═══ Document text ═══

By Joanne Benjamin-Lederer

To most in my neighbourhood — Hughson below Burlington — he was a familiar figure who was simply known as Dan. I always addressed him by his full name, Daniel, and he always flashed a sheepish grin when he heard it. I often wondered if it brought back fond memories of his mother chastising him for his bad behaviour when he was a boy.

Our first encounter was a contentious one. He didn’t have a filter and was direct to the point of rudeness. While I appreciate honesty, he had crossed a line with me. To establish a boundary I stood my ground, giving back to him in a less aggressive way what he had given me. At that moment his posture changed and a friendship was forged, lasting 20+ years.

For some, Daniel’s disposition was off-putting, but to me he was a softy. He was unassuming, a bachelor in his 60s, slight of build, sporting a shaggy white mustache and beard, and balding. He was well-groomed, and a waft of overpowering cologne preceded him wherever he ventured. He had a good heart; you just had to dig a little when you talked with him to find it. He touched many lives with his charity and generosity because he was a kind and gentle soul who needed to feel relevant, and he never boasted about all of the good deeds he did for others. Only those few close to him knew about it. Out of respect for his legacy of humility I won’t boast for him on his behalf, but what I will say is he helped me with minor tasks and in turn I shared some of my cooking and baking with him. (He was partial to peanut butter cookies.) When he sought conversation I listened, regardless of what he said or for how long, and he could talk. He taught me to be more patient and understanding.

═══ Provided information ═══

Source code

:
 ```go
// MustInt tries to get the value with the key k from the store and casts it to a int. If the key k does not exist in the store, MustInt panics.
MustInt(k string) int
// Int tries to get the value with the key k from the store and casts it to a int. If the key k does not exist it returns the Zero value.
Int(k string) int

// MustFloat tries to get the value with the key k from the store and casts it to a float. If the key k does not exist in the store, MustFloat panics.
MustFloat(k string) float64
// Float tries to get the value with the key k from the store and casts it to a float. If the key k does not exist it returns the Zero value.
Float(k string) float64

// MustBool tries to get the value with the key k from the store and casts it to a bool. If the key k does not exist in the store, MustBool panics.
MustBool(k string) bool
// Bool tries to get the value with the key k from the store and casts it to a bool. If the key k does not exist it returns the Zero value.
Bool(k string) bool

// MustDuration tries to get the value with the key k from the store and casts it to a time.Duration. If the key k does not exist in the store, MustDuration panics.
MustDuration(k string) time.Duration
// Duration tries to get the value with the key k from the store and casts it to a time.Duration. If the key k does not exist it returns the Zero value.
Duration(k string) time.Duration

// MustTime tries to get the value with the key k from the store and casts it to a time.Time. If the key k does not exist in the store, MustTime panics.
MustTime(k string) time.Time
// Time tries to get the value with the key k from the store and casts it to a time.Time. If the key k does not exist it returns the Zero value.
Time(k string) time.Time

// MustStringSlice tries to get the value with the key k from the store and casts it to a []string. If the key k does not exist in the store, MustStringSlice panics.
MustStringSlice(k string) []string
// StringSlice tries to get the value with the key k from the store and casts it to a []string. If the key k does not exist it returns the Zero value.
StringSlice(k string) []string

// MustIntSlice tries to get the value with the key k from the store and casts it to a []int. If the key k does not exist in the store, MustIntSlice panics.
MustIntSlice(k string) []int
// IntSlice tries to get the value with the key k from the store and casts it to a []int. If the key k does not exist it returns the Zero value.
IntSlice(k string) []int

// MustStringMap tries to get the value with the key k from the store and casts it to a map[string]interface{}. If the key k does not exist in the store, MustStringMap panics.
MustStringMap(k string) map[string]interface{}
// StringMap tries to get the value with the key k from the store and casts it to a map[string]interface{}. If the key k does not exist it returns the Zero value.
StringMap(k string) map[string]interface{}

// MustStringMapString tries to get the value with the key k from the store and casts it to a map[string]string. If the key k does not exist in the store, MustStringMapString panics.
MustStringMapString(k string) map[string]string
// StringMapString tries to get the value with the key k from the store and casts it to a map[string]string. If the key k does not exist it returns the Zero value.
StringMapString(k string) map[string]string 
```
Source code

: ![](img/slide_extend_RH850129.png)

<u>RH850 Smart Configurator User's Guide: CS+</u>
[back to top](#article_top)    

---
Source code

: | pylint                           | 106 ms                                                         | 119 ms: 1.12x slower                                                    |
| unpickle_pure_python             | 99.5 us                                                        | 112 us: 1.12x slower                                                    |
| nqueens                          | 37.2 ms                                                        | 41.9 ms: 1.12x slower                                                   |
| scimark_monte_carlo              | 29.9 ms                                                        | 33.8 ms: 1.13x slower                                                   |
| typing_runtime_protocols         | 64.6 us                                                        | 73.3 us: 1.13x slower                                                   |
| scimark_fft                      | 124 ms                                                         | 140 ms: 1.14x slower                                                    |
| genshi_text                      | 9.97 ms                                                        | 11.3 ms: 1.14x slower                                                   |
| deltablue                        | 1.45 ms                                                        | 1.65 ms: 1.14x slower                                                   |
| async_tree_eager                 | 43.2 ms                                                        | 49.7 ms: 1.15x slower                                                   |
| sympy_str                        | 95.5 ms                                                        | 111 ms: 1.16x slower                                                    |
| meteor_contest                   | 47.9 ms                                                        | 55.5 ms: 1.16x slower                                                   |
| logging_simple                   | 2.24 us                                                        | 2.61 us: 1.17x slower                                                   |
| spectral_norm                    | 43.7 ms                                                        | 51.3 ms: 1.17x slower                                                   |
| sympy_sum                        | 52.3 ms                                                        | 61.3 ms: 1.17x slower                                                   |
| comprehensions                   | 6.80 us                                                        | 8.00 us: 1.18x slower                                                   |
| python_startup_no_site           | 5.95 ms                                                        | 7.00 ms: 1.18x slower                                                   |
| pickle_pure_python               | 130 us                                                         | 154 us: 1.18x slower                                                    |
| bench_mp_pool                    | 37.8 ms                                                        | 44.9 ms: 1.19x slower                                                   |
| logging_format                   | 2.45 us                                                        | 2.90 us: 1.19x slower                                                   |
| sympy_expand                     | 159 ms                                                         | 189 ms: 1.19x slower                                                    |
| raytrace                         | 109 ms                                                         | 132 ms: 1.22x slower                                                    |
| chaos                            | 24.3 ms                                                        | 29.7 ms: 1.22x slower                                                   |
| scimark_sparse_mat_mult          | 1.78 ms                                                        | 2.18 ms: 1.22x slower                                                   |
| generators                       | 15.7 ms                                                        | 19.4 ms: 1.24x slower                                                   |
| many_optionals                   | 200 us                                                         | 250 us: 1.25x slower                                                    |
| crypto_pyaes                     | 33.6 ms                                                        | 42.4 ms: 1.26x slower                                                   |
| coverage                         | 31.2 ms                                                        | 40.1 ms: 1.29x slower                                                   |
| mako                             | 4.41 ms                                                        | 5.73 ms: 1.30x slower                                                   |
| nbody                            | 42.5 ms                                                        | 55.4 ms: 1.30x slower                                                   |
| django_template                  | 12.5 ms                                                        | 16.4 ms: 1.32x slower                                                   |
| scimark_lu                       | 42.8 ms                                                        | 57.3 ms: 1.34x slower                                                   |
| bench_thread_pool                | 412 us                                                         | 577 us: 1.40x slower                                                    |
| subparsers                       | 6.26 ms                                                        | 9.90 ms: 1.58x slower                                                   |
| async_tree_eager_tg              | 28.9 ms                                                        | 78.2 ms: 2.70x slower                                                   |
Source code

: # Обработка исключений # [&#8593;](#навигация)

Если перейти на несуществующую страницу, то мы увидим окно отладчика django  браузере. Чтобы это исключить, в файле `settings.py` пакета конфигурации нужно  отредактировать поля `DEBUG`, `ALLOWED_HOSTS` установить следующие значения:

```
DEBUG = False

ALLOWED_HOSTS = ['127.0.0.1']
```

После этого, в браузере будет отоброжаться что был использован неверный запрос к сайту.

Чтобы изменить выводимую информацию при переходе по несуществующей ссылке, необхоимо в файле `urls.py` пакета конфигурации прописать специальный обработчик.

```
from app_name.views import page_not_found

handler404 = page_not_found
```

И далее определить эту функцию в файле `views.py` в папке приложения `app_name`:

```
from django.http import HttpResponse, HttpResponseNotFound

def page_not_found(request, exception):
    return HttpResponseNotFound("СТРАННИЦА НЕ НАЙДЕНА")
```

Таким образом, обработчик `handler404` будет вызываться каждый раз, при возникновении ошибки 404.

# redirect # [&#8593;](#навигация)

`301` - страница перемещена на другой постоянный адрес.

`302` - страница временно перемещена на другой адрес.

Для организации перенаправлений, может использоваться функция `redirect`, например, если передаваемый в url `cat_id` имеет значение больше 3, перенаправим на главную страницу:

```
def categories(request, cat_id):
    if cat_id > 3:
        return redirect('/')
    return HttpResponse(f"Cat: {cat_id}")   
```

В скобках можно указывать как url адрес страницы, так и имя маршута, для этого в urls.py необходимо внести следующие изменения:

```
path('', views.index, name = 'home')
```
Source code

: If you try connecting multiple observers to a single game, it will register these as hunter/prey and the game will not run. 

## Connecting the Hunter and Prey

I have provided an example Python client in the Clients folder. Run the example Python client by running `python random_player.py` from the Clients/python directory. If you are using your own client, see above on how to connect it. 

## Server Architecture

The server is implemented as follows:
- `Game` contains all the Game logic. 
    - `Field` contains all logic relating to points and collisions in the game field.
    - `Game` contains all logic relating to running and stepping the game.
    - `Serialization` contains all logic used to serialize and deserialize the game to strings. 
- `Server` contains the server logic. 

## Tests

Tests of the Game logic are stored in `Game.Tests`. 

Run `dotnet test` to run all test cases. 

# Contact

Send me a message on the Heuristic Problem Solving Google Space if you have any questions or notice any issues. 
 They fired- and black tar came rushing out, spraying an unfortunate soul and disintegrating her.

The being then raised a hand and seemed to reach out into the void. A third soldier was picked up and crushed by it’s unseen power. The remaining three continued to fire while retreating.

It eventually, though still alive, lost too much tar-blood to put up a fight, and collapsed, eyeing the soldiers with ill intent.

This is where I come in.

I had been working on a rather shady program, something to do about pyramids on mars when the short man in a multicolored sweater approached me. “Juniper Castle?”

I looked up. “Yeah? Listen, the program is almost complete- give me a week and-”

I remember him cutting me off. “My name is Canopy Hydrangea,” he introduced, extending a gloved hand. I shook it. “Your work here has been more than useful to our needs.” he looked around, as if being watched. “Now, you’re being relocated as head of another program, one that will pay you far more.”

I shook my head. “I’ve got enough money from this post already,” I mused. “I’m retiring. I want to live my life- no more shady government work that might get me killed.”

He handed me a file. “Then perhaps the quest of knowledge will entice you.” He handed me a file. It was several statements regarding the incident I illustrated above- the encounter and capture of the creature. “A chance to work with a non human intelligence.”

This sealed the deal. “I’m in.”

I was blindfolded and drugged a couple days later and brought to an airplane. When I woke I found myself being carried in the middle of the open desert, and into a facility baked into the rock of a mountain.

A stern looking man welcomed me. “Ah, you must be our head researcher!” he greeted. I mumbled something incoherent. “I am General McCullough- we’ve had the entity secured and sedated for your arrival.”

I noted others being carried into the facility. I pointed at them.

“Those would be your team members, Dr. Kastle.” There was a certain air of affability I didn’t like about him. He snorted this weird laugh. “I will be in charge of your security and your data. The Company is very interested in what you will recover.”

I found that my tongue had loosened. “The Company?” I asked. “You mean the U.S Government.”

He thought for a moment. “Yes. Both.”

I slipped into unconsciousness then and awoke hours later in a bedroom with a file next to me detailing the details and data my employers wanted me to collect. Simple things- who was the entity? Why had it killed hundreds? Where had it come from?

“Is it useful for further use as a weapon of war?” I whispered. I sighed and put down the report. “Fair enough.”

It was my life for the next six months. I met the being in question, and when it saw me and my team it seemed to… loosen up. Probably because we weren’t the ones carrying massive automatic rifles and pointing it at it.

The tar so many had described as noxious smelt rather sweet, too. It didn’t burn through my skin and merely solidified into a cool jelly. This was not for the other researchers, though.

═══

__Questions to answer__
• A. In the essay about Daniel, rewrite the part that opens with the words containing "To most in my" and closes with "lasting 20+ years.", substituting "bond" for "friendship".
• B. Answer these questions using the essay about Daniel:
(i) In what neighborhood did Daniel live?
(ii) How long did the friendship with Daniel last?
(iii) What kind of cookies was Daniel partial to?
• C. Write the next part of the essay about Daniel, starting after its final sentence.

__Exercise results__
• A.
To most in my neighbourhood — Hughson below Burlington — he was a familiar figure who was simply known as Dan. I always addressed him by his full name, Daniel, and he always flashed a sheepish grin when he heard it. I often wondered if it brought back fond memories of his mother chastising him for his bad behaviour when he was a boy.

Our first encounter was a contentious one. He didn’t have a filter and was direct to the point of rudeness. While I appreciate honesty, he had crossed a line with me. To establish a boundary I stood my ground, giving back to him in a less aggressive way what he had given me. At that moment his posture changed and a bond was forged, lasting 20+ years.

• B.
(i) Hughson below Burlington
(ii) 20+ years
(iii) Peanut butter cookies

• C.
In the last few years his health had declined, and his quick stride had slowed. In early January 2022, police cruisers parked on the street a few houses down from mine, where Daniel lived. As the day wore on, additional official vehicles concentrated in the area, and technicians dressed in protective clothing came and went from his house with their equipment. I stayed away, not wanting to impede, and observed the commotion from a window. When darkness fell a sleek, black vehicle appeared: a hearse. My heart sank, because I knew who it was there for. The next day my fears were confirmed. Daniel had died, and while that in itself was a blow, what I found out still leaves me extremely disturbed, because it’s deplorable: Daniel had been discovered laying on a frigid bathroom floor, and had been there for several days. To call it tragic just isn’t enough.

And so another day will go by. People will enter and exit our lives, but there are some who make a real difference for the good. I will remember sharing the simple pleasures with my friend who made my life better. Thank you, Daniel, you benevolent curmudgeon.